Bailouts will become ‘bail-ins’ as losses will be imposed on shareholders and unsecured creditors of banks and other financial institutions.

EUROPEAN FINANCE MINISTERS have reached an agreement which will see investors and wealthy depositors help save any failing banks in the future.

The deal was finalised in the early hours of this morning.

The Council directive, which will now be negotiated with the European Parliament, is “aimed at providing national authorities with common powers and instruments to pre-empt bank crises and to resolve any financial institution in an orderly manner in the event of a failure”. Ministers wanted to ensure the taxpayers’ exposure to loses would be kept at a minimum.

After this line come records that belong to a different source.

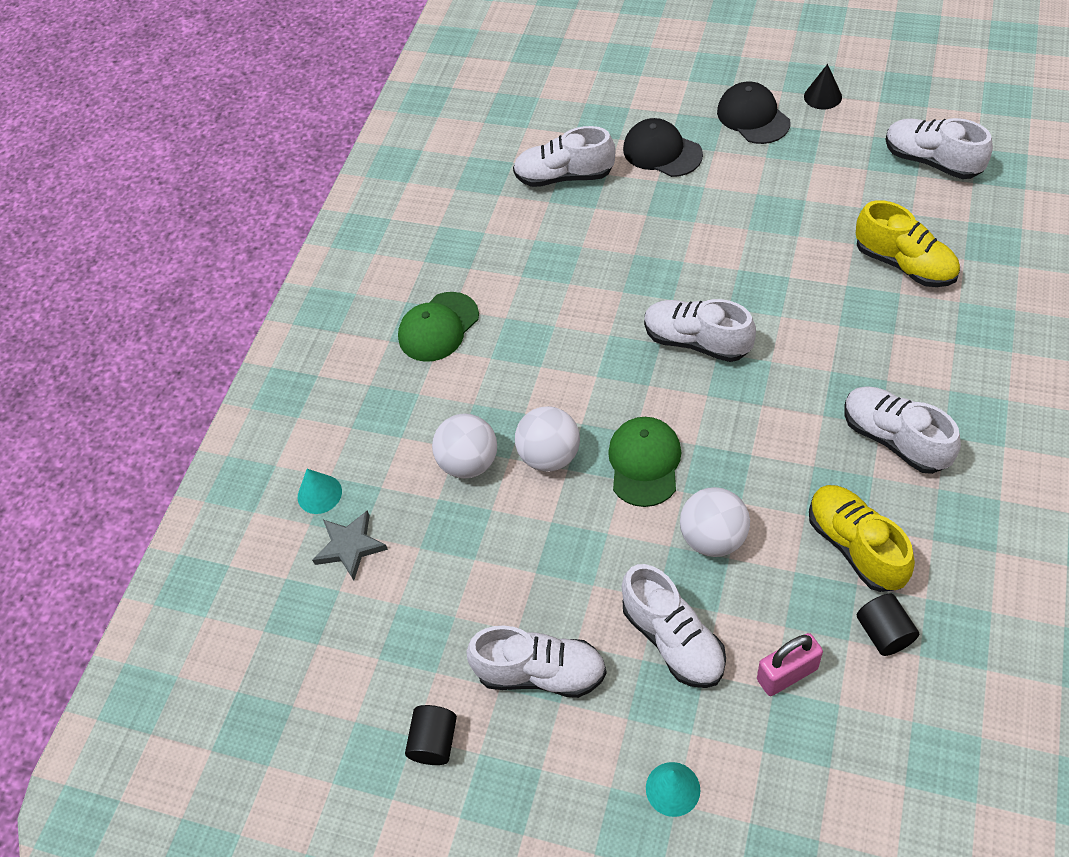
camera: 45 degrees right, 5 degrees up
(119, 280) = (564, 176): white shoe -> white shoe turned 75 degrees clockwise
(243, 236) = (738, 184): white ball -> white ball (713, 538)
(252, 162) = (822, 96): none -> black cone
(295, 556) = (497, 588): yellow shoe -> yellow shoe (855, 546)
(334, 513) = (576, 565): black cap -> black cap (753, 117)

In the event of a future meltdown at a bank, the resolution measures would include the sale of all or part of the business, the temporary transfer of good bank assets to a publicly-controlled entity, the transfer of impaired assets to a NAMA-type agency and the imposition of losses on shareholders and unsecured creditors.

The ministers have called such losses “a bail-in”.

The deposit guarantee will kick in to cover all accounts up to €100,000.

Irish Minister Michael Noonan described the agreement as a “major milestone”, adding that it “marks a revolutionary change in the way banks are treated”.

Governments will no longer have to save banks that are labelled as “too big to fail”, according to the Minister.